You might want to check out lttng.org as an option - have had good experience with it for low overhead profiling but haven’t yet looked at integration with swift.

taylorswift · January 29, 2022, 11:08pm

okay, so i got perf and the flame graphs working, but, as it turns out, the swift compiler (on -c release) inlines so aggressively that the call stack is almost never more than 2 or 3 stack frames deep. so i just get one slab named after the module, and a bunch of general symbols like swift_retain and some opaque standard library APIs layered on top of it. it’s not very useful for determining exactly where all the time is being spent. any tips on getting a more useful breakdown?

gnuoyd · January 30, 2022, 6:25pm

In my experience, perf record does not seem to use all available debug
information to generate a call stack. You may have better luck using
--call-graph dwarf than using the defaults.

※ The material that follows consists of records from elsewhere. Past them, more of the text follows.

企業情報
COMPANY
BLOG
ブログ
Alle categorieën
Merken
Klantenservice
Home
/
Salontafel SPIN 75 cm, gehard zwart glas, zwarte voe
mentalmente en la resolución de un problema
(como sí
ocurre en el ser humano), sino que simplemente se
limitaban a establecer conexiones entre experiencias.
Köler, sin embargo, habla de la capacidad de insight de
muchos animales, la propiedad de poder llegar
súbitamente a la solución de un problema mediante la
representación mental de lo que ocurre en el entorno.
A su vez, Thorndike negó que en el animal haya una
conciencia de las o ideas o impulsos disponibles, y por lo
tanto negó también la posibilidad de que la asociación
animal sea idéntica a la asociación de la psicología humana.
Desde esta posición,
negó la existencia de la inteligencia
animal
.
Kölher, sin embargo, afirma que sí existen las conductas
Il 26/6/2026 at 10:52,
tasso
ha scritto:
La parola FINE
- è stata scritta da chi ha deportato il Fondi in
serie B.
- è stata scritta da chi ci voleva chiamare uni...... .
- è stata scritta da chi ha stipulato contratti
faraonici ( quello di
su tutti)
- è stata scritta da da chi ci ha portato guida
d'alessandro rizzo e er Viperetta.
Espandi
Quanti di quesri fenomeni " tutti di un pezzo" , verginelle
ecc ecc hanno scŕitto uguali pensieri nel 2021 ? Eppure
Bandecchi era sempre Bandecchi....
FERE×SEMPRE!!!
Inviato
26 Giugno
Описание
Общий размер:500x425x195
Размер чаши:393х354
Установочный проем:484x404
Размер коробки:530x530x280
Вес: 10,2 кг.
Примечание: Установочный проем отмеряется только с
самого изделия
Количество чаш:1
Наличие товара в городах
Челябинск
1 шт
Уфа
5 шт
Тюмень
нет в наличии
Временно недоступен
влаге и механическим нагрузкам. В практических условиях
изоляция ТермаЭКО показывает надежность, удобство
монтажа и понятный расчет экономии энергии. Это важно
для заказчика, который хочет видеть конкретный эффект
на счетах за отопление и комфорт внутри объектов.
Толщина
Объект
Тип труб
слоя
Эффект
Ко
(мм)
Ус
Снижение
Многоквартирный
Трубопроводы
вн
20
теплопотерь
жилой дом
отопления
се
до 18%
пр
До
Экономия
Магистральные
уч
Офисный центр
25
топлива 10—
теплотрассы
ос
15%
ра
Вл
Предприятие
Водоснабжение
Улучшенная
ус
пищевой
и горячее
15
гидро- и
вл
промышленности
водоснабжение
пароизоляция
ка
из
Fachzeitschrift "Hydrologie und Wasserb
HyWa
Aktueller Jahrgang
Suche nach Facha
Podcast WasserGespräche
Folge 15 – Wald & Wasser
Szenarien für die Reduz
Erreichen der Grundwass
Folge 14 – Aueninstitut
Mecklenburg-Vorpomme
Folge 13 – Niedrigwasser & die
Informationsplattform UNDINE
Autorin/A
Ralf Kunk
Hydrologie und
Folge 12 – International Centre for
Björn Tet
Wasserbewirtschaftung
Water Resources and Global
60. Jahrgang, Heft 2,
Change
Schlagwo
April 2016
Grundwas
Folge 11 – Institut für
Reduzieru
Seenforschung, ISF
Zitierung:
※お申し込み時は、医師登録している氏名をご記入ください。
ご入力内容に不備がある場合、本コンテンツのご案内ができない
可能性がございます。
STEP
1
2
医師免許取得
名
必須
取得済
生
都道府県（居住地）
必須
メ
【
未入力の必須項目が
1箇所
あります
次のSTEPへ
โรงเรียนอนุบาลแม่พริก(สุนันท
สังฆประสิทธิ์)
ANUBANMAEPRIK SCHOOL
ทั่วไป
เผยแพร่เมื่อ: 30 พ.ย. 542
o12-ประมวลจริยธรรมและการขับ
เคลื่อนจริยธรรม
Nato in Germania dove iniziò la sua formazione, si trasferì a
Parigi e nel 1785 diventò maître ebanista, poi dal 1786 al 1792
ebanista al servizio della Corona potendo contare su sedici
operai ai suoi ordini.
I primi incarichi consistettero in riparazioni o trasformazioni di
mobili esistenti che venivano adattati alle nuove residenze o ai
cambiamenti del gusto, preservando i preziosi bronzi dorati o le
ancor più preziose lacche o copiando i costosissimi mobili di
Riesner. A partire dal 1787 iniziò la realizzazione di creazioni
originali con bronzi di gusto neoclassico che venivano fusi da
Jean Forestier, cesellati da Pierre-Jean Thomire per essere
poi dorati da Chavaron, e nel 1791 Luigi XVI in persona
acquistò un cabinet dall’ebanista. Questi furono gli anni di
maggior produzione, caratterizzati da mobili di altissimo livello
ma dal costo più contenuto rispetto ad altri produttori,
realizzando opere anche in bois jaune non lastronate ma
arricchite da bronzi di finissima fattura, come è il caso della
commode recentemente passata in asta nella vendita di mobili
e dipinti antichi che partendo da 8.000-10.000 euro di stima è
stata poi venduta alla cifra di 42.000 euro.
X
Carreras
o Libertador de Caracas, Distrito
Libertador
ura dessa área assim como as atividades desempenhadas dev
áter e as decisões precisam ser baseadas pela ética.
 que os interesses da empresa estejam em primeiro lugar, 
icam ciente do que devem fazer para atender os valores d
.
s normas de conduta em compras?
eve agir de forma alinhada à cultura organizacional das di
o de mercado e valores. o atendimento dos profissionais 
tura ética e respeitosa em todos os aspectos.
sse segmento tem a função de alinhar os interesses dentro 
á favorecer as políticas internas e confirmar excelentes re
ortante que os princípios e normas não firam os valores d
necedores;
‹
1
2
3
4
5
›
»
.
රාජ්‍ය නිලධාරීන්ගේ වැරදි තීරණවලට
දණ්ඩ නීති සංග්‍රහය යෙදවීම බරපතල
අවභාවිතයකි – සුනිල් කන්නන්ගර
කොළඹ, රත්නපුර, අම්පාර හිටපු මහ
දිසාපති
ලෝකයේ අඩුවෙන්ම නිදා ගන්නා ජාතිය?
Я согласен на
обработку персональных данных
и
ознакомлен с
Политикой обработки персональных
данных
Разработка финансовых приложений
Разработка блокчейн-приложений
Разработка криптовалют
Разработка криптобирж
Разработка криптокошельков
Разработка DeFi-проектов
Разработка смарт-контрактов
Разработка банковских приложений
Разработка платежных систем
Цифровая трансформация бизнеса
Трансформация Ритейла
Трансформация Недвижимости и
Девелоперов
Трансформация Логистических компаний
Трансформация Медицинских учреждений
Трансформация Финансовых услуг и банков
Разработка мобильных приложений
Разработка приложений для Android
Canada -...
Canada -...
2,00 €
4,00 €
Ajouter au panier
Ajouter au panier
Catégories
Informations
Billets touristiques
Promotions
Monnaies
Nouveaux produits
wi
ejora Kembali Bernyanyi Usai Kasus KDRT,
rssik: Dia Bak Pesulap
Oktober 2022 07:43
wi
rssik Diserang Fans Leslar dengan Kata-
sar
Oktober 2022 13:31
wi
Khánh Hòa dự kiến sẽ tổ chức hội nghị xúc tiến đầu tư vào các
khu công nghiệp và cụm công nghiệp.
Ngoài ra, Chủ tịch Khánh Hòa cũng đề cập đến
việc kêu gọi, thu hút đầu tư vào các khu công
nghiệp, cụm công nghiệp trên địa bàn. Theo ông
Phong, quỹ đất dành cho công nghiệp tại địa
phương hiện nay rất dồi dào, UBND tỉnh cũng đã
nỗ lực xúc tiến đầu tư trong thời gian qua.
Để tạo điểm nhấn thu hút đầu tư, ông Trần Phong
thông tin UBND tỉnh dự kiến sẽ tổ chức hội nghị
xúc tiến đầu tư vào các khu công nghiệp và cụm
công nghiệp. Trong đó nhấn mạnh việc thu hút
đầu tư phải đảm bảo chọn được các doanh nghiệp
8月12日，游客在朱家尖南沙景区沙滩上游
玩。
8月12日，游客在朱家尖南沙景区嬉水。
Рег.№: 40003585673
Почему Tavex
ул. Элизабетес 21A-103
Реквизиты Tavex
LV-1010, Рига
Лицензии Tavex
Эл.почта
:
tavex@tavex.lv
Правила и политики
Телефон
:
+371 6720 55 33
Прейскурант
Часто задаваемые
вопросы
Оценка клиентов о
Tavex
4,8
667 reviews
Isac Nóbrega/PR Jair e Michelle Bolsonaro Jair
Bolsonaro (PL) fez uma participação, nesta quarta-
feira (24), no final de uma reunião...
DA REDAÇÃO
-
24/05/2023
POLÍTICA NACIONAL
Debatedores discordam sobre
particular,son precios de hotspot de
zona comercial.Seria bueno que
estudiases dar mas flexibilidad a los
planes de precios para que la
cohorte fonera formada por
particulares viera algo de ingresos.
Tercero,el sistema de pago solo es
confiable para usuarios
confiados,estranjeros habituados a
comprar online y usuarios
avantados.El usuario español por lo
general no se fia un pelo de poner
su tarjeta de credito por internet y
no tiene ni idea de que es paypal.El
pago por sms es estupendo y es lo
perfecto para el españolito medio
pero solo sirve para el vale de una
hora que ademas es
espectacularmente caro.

I don't know whether or no the Swift compiler defaults to emitting DWARF
debug information in the most current and comprehensive form. If it
does not, then you may get better call stacks by forcing later/greater
DWARF info. Maybe swiftc has an equivalent to gcc's -gdwarf-4 option;
I have not been able to find it.

Dave

johannesweiss · January 31, 2022, 8:17pm

Yup, that's also covered in the perf guides linked above.

Additionally, you may want to use

perf record \
    -m 50000 \
    --call-graph dwarf,16384 \
    <your regular options>

The -m 50000 sets perf's buffer size to 50k pages and the ,16386 sets the max of each stack shot to 16k. The reason that increasing perf's buffer size makes sense is because with up to 16k per stack shot, the default buffer size is easily exhausted...

If you ask yourself how to find "the best" values of -m and --call-graph dwarf,X:

if you see [[unknown]] frames, increase the number X in --call-graph dwarf,X
if you see Warning: Processed ... events and lost ... chunks! then increase the number after -m (or reduce sampling frequency (-F))

I'd generally recommend to start low-ish, maybe --call-graph 2048 and -m 10000 and only raise them if you need the information. I added a few more tricks like that to the allocation flame graphs doc.

taylorswift · January 31, 2022, 8:25pm

the dwarf-based graphs are much more useful, thanks!